December 11th, 2013 8:44 pm by Gary B. Gray

County strips Mouse’s Ear owner of right to rebuild


Washington County Zoning Administrator Mike Rutherford has determined that Mouse’s Ear Exotic Sports Bar owner Ralph Browning will not be allowed to rebuild the Gray strip club consumed by fire early this year. 


Browning showed up at Rutherford’s office Tuesday and filled out a building permit application one month short of a set deadline. But the permit was denied on the spot due to the county’s finding that much more than 75 percent of “the fair, cash market value of the structure” would have to be rebuilt — a threshold set in the county’s zoning laws shortly after the club originally opened  off Tenn. Highway 36 near Bobby Hicks Highway.


Browning intended to put $750,000 into the 5,000-square-foot property, according to the application. County records indicate the value of the structure in March 2012 was about $306,000. 


“He showed up and we had a lengthy conversation,” Rutherford said Wednesday. “He came with the intention of obtaining a building permit, but I notified him his business qualified as an adult business and that type of establishment no longer was allowed in that district.”


Three days after the Jan. 10 fire, a county assessment found about 98 percent of the structure had been destroyed. Meanwhile, Browning hired Knoxville’s Construction Engineering Consultants to evaluate the property on Oct. 28. 


“Based on his documentation and my evaluation, he is not allowed to rebuild on that site,” Rutherford said. “It did not appear that he intends to appeal. I think he was very realistic about the situation. Being a businessman, he certainly has legal advice. I did talk to him about the potential return on that property.”


The cause of the blaze was never determined.


County commissioners representing the 7th District were on hand Wednesday at the zoning office, where Rutherford, who is running against County Mayor Dan Eldridge next year, explained the ins and outs of the situation.


Commissioners Mike Ford, Mark Larkey and Roger Nave were on hand. Larkey and Nave came with prepared statements.


Larkey said he was “in 100 percent support” of the county’s zoning laws and ordinances.


“This business was operating in a non-conforming manner, therefore I’m very pleased that this parcel will return to a use that is consistent with neighboring properties,” he said. “I would like to thank Mike Rutherford for his leadership and attention to detail regarding this issue and the result it has produced.” 

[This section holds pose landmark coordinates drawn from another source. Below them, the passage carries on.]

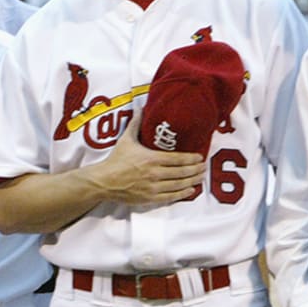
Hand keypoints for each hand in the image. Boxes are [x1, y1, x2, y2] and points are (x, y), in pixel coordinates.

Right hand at [89, 115, 206, 206]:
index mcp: (151, 158)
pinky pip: (171, 196)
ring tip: (200, 177)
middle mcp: (155, 173)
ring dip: (192, 181)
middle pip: (182, 172)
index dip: (192, 158)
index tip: (200, 157)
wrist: (103, 181)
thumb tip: (140, 108)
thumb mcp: (126, 140)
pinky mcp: (149, 198)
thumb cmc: (115, 160)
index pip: (178, 158)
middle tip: (203, 167)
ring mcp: (153, 187)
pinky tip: (190, 190)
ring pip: (179, 184)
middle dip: (196, 170)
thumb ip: (136, 124)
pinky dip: (182, 193)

Nave said he was certain news of the business not coming back will “greatly relieve” many residents in the Gray community.


“While the loss of any business is always a tragedy, this one will be a relief, as many residents felt that it was just not a good fit for the Gray community,” he said. “However, I join in with many citizens of Washington County in wishing the owners the best luck in all their future business endeavors wherever they may be.”


Ford thanked Rutherford for his efforts and said “ditto” following his fellow commissioners’ statements.  


Telephone messages left for Browning were not returned by the end of business Wednesday. 


Ralph Browning’s uncle, John Browning, applied and received building and beer permits and opened the Mouse’s Ear in fall 1993. At that time, the business’ request to change the zoning at that location from residential to business was approved, but county officials say no one knew it was going to be a nightclub.


“When they came in, they said they wanted to put in a day care center, and as soon as the gavel dropped at that meeting we started hearing it was going to be a nightclub — an ‘adult day care center,’ ” Rutherford said.


The county filed a lawsuit against the owners in 1996, claiming the business basically snookered officials and construction of the club should be halted. But Circuit Court Judge Thomas Seeley ruled in favor of the owners. The county appealed that decision and lost.


“They went out and set up a double-wide,” Rutherford said. “They opened it, but it burned. Miraculously, they put a roof on it, rewired it, and in 48 hours they’d rebuilt the footprint."  


Rutherford said if Browning has not cleaned up the site by the first of the year, he will ask him to do so.